Task directions = Rewrite the speech excerpt between "I’m very pleased" and "product innovation ecosystem.", inclusive, with "partnerships" changed to "alliances".

Source extract =
====
You will hear later today from Nancy Goodman, an inspiring advocate in the fight against pediatric cancer. She understands the challenges of this balancing act, as well as the benefits of collaboration and coordinated communications between government agencies, patient advocates, funders of research, and others — with the goal being to make the investigation and development process in the search for cures.
One such achievement growing directly from Nancy’s efforts is the Creating Hope Act, which was signed into law in 2012. This legislation provides market incentives to pharmaceutical companies to develop drugs for pediatric rare diseases by providing a transferable voucher for priority review.
I’m very pleased to report that just this month — appropriately, on Valentines Day — FDA awarded the first Creating Hope Act voucher to BioMarin for Vimizim to treat Morquio A Syndrome, a rare and serious disease. This is a tribute to Nancy’s hard work, of course, but also a demonstration of what comes from building partnerships in the fight against cancer … as well as understanding the perspectives and necessary alignments of critical needs, opportunities and incentives across all components of our biomedical product innovation ecosystem.
====
Extracted material =
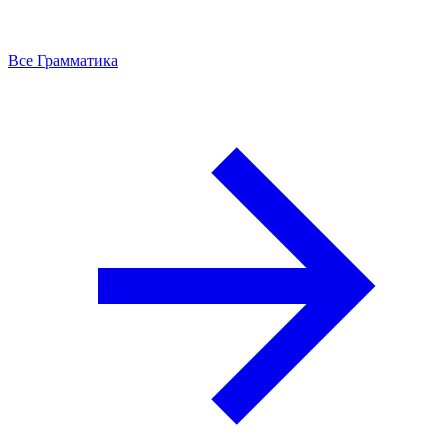
Все Грамматика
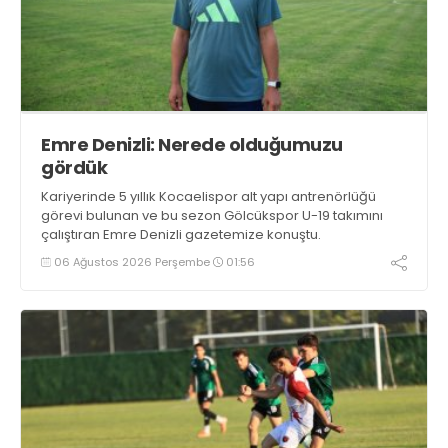
Emre Denizli: Nerede olduğumuzu
gördük
Kariyerinde 5 yıllık Kocaelispor alt yapı antrenörlüğü
görevi bulunan ve bu sezon Gölcükspor U-19 takımını
çalıştıran Emre Denizli gazetemize konuştu.
06 Ağustos 2026 Perşembe
01:56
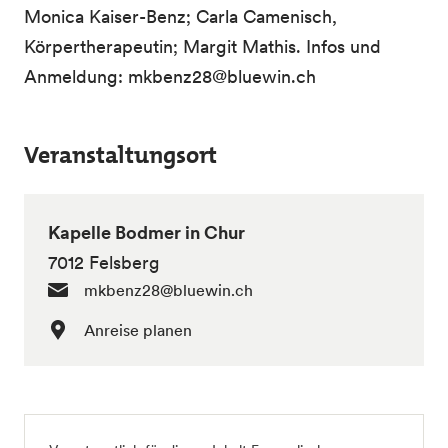
Monica Kaiser-Benz; Carla Camenisch,
Körpertherapeutin; Margit Mathis. Infos und
Anmeldung: mkbenz28@bluewin.ch
Veranstaltungsort
Kapelle Bodmer in Chur
7012 Felsberg
mkbenz28@bluewin.ch
Anreise planen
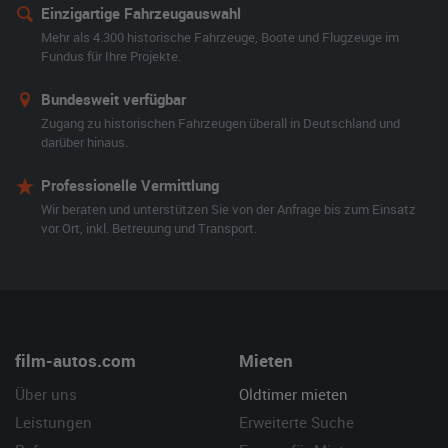
Einzigartige Fahrzeugauswahl
Mehr als 4.300 historische Fahrzeuge, Boote und Flugzeuge im
Fundus für Ihre Projekte.
Bundesweit verfügbar
Zugang zu historischen Fahrzeugen überall in Deutschland und
darüber hinaus.
Professionelle Vermittlung
Wir beraten und unterstützen Sie von der Anfrage bis zum Einsatz
vor Ort, inkl. Betreuung und Transport.
film-autos.com
Mieten
Über uns
Oldtimer mieten
Leistungen
Erweiterte Suche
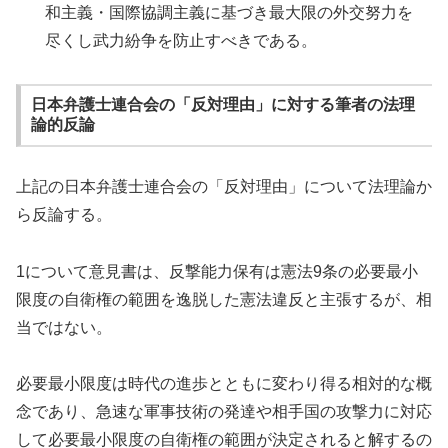
和主義・国際協調主義に基づき最大限の外交努力を
尽くし武力紛争を防止すべきである。
日本弁護士連合会の「反対理由」に対する筆者の法理
論的反論
上記の日本弁護士連合会の「反対理由」について法理論か
ら反論する。
1について意見書は、反撃能力保有は憲法9条の必要最小
限度の自衛権の範囲を逸脱した憲法違反と主張するが、相
当ではない。
必要最小限度は時代の進歩とともに変わり得る相対的な概
念であり、急速な軍事技術の発達や相手国の攻撃力に対応
して必要最小限度の自衛権の範囲が決定されると解するの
====
Solution for this exercise =
I’m very pleased to report that just this month — appropriately, on Valentines Day — FDA awarded the first Creating Hope Act voucher to BioMarin for Vimizim to treat Morquio A Syndrome, a rare and serious disease. This is a tribute to Nancy’s hard work, of course, but also a demonstration of what comes from building alliances in the fight against cancer … as well as understanding the perspectives and necessary alignments of critical needs, opportunities and incentives across all components of our biomedical product innovation ecosystem.